Toujours (trop) méconnu dans nos contrées, Pierre Lapointe s’invite pourtant régulièrement sur les terres européennes depuis plus de dix ans. Désormais encadré par l’illustre maison de disques Columbia, il sort son nouvel album, La Science du cœur, pour la première fois simultanément en France et au Québec.
De l’excentricité à la retenue, de la crudité à la poésie, d’un album pop psyché (l’excellent Punkt en 2013) à un autre contant les errances mélancoliques de bords de Seine (Paris tristesse, un an plus tard), Pierre Lapointe n’a jamais reculé devant le moindre défi, en privilégiant une audace devenue rare. Tel un funambule millimétrant chaque virage de sa carrière, il a surtout su créer un style inimitable, à la fois perpétuellement novateur et singulièrement populaire. Son sixième album studio, La Science du cœur, n’échappe pas à la règle et ressemble à la nouvelle pièce maîtresse d’un édifice déjà imposant de majesté.
La chanson-titre, choisie comme mystérieuse porte d’entrée, annonce d’emblée la tonalité orchestrale, dépourvue de concessions, élaborée par Pierre Lapointe et David François Moreau, compositeur et arrangeur français. Inédite, cette collaboration vient ouvrir de nouvelles perspectives dans une (recon)quête musicale, entamée avec le spectacle préliminaire Amours, délices et orgues, présenté aux FrancoFolies de Montréal en juin dernier. A cappella, simplement soutenu par le souffle du vent, Pierre Lapointe y martèle, dès les premières secondes, une prose criante de vérité, faisant écho à deux de ses titres majeurs, « Tel un seul homme » et « Nos joies répétitives ». Ici encore, la solitude, les pérégrinations quotidiennes et la comédie des apparences sociétales sont croquées en une poignée de phrases dévastatrices, construites avec une finesse et une acuité remarquables. À mesure que le texte abat ses cartes les unes derrière les autres, le piano, puis les cordes se dévoilent progressivement pour accompagner l’éloquence d’une voix vibrante avant l’envolée finale. Premier essai, premier uppercut.

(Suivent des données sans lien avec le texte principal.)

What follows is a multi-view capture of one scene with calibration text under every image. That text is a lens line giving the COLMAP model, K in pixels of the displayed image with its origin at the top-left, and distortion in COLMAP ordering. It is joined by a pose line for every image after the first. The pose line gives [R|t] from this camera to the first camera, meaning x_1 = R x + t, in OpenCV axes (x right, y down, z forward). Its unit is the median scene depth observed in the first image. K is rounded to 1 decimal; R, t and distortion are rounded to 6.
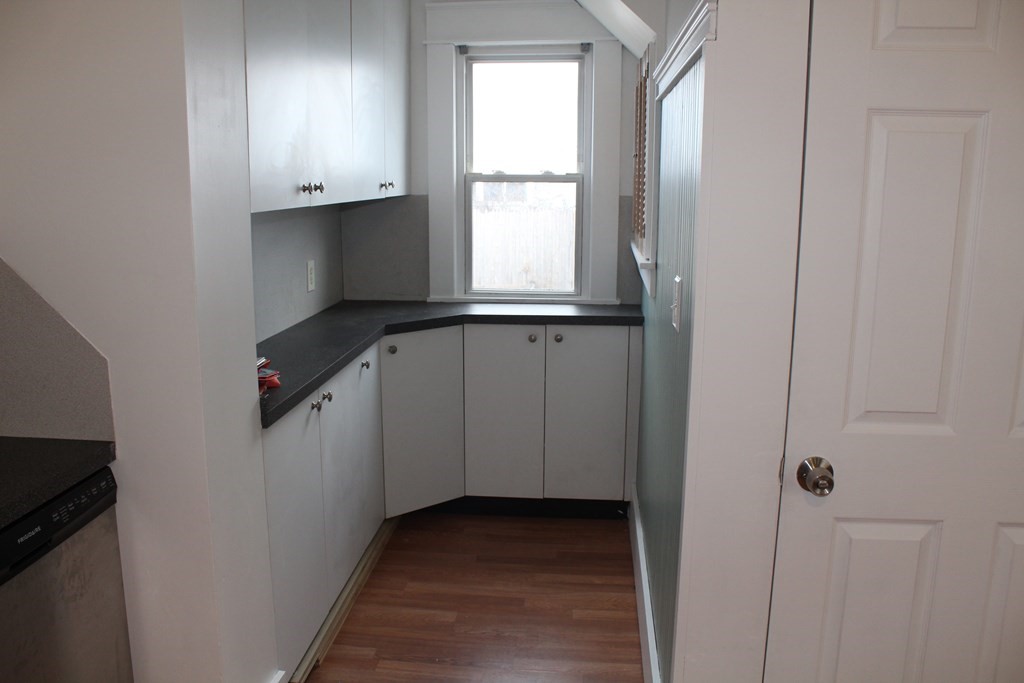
lens RADIAL K [[849.2, 0, 506.6], [0, 849.2, 348.1], [0, 0, 1]] dist [-0.173188, 0.179929]
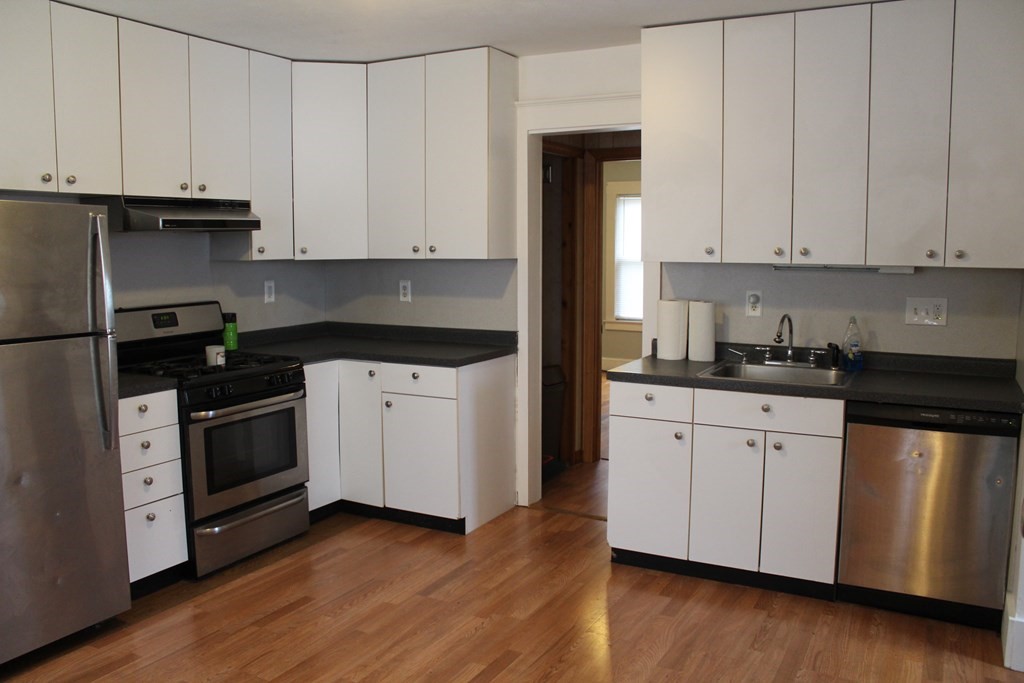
lens RADIAL K [[849.2, 0, 506.6], [0, 849.2, 348.1], [0, 0, 1]] dist [-0.173188, 0.179929]
pose [[-0.391152, 0.109804, -0.913752, 0.986909], [-0.183812, 0.963532, 0.194471, -0.082974], [0.901783, 0.244026, -0.356705, 0.415317]]
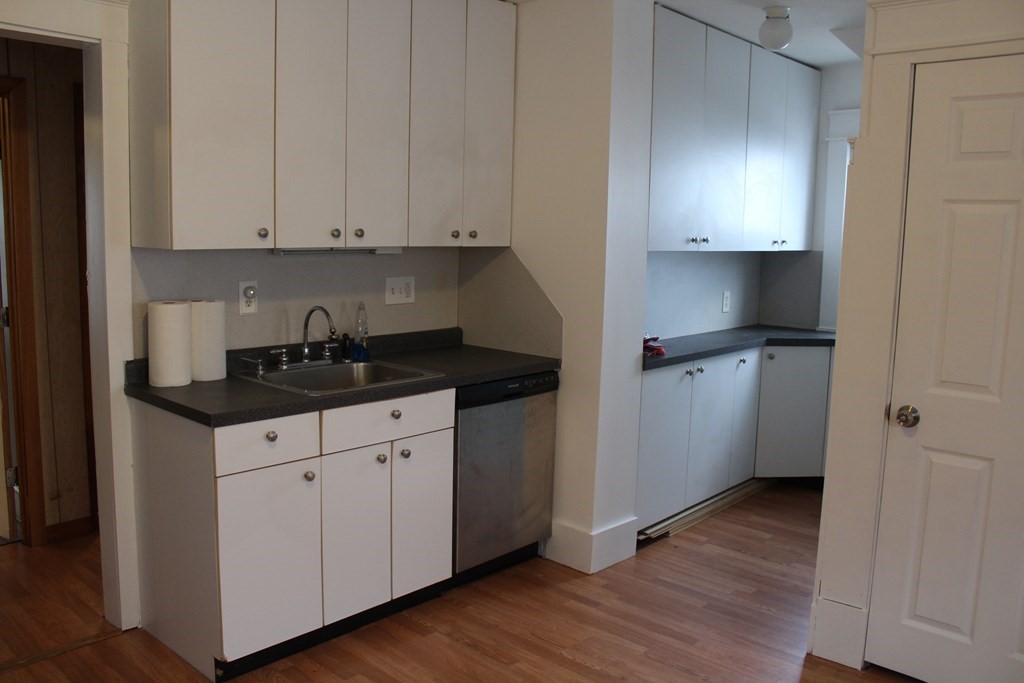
lens RADIAL K [[849.2, 0, 506.6], [0, 849.2, 348.1], [0, 0, 1]] dist [-0.173188, 0.179929]
pose [[0.800934, 0.096664, -0.590898, 0.433945], [-0.136373, 0.990394, -0.022831, 0.103799], [0.583015, 0.098868, 0.806423, -0.510199]]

Plonger dans les abîmes de l’âme humaine
Pierre Lapointe l’a dit et répété lui-même dans de multiples entrevues : La Science du cœur est un album voué à s’écouter d’une traite, dans son intégralité, sans être dérangé-e par un quelconque élément extérieur. Une petite note est d’ailleurs déposée dans le livret du disque et demande à l’auditeur-rice de respecter ce processus afin d’optimiser l’impact de l’opus. Le conseil est en tout cas très avisé, tant l’objet se révèle complexe, impeccablement structuré, capable de cannibaliser l’attention dans une ardeur de montagnes russes. Onze titres pour une prise de risques salutaire, une variation sur les mêmes thèmes, hors des sentiers battus pour l’un des artistes les plus stimulants de la scène francophone actuelle.
Amateur de pièces courtes, hyperactif désireux de tout explorer, Pierre Lapointe semble peindre à l’infini l’insondable tristesse des humain-e-s, confronté-e-s aux turpitudes de l’existence (la poignante « Qu’il est honteux d’être humain »). Dans cet album-concept, sans doute le moins accessible de sa carrière, il dissèque chaque artère d’un cœur malmené par son inévitable soumission aux sentiments humains. De la crise identitaire (« Sais-tu vraiment qui tu es » et ses références à Rainer Werner Fassbinder) aux affres de la souffrance amoureuse (« Le Retour d’un amour », « Une lettre »), sa plume livre une miraculeuse succession de mises à nu musicales où les faiblesses de l’âme sont couchées sur le papier.
De plus en plus apprécié dans l’Hexagone, l’auteur-compositeur-interprète, cette fois signé chez Columbia, pourrait en profiter pour faire connaître au plus grand nombre un travail misant autant sur le fond que sur la forme. Dès lors, la multidisciplinarité du projet (entre design, scénographie et musique) l’écarte des produits formatés d’une époque où le prêt-à-consommer l’emporte. En choisissant une évidente radicalité, un remède contre la facilité, Pierre Lapointe devient le trait d’union entre des sonorités contemporaines lorgnant vers le raffinement de Steve Reich et un héritage mélodique plus classique. Las, il prouve surtout de nouveau l’étendue illimitée de son espace créatif, à la fois intransigeant et fondamental, aussi implacable que douloureusement universel.